### WORK TO COMPLETE
Once "Low capital" turns up in a line below, reproduce that line and those after it exactly, stopping after the line with "y of God giving"; leave pictures out.

========================

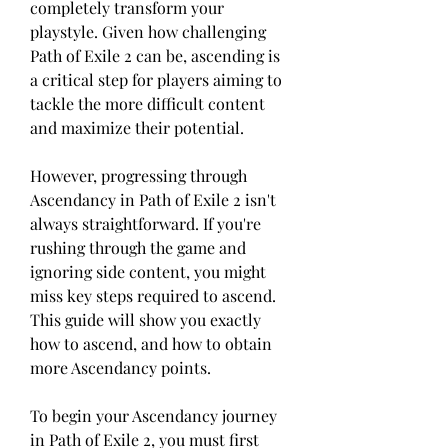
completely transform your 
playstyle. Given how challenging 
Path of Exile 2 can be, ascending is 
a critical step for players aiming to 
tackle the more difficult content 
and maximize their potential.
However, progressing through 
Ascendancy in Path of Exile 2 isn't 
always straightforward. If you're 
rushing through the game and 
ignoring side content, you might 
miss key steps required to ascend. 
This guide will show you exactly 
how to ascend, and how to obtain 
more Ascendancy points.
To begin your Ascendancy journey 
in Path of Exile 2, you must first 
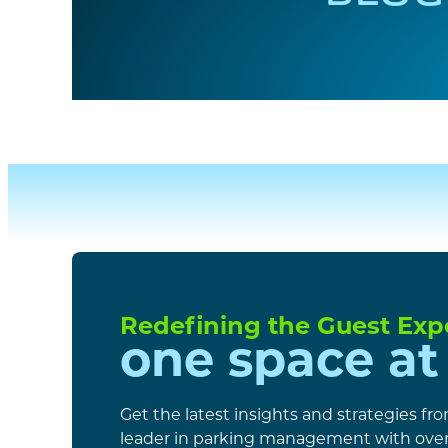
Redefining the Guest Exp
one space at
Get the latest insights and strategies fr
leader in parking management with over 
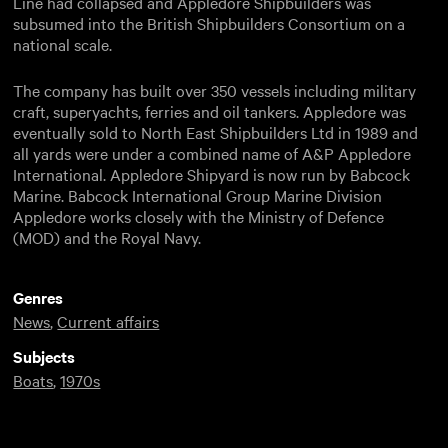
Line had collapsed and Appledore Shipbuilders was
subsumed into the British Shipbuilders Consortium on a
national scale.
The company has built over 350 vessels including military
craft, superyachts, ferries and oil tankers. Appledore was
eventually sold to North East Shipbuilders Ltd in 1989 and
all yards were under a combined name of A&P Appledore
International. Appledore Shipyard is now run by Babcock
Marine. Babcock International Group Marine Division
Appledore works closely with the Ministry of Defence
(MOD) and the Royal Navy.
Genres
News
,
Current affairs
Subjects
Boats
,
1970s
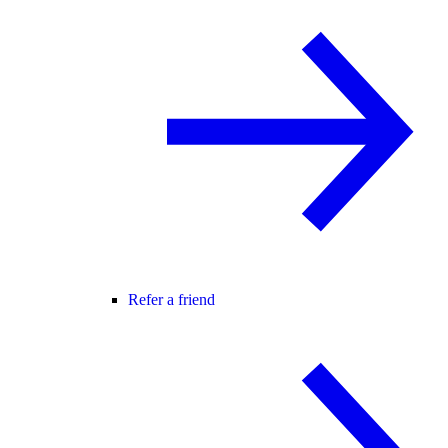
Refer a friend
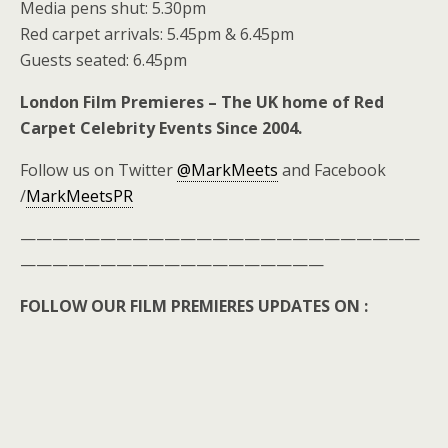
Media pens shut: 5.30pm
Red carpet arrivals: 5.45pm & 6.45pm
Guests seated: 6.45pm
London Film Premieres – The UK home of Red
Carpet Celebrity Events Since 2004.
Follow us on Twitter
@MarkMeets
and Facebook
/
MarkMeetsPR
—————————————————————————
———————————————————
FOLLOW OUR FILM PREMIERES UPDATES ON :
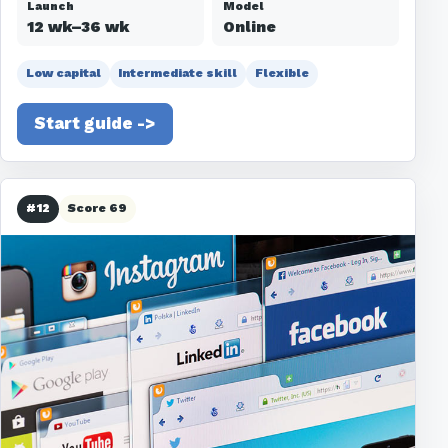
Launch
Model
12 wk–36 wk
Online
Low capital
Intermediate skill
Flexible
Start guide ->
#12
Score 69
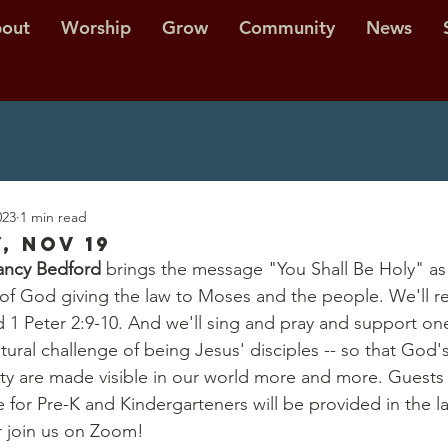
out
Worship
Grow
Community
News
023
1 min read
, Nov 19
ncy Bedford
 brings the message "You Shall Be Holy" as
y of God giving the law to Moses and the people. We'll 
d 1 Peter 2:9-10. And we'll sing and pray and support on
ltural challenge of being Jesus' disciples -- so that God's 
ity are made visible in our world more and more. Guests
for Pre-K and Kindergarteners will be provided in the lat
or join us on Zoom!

========================

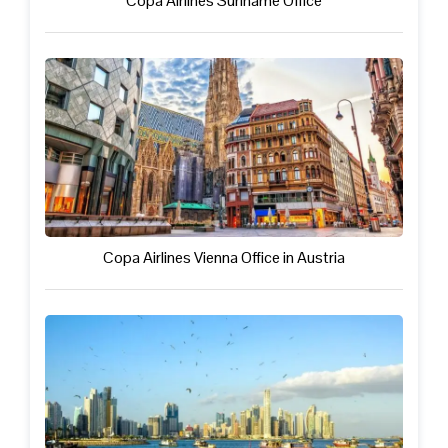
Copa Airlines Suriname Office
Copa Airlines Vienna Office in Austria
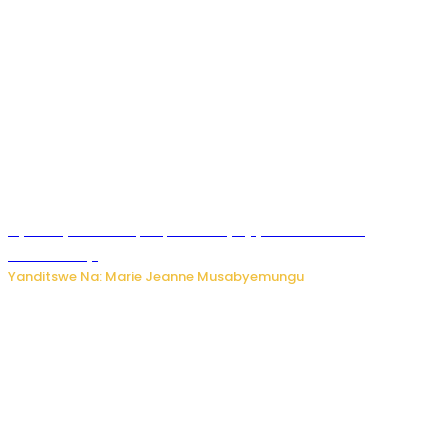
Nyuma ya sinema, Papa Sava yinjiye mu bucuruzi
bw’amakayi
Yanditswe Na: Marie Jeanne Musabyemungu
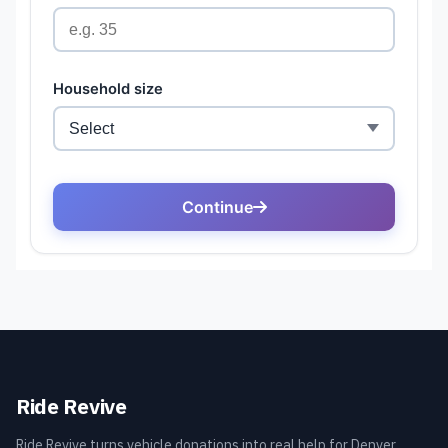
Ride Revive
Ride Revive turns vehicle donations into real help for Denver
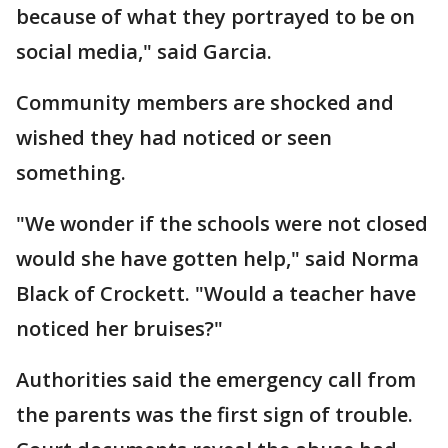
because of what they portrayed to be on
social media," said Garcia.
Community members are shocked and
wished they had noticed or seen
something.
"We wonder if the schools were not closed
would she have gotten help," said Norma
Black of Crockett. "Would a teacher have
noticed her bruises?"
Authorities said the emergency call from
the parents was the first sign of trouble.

========================

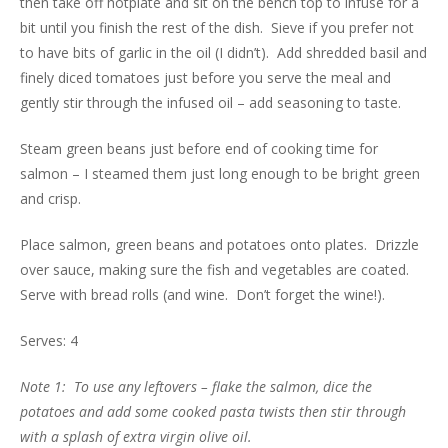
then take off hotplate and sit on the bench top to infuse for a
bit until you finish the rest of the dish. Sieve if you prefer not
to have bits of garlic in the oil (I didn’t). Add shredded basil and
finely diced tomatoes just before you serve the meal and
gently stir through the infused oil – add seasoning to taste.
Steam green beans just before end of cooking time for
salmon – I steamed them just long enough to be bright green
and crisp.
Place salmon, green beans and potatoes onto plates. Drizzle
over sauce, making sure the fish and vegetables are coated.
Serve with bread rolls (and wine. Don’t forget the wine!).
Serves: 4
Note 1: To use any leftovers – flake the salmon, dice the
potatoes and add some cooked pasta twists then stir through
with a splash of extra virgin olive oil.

========================

### WRITTEN SOLUTION
Low capital
Intermediate skill
Flexible
Start guide ->
#12
Score 69
out
Worship
Grow
Community
News
023
1 min read
, Nov 19
ncy Bedford
 brings the message "You Shall Be Holy" as
y of God giving the law to Moses and the people. We'll 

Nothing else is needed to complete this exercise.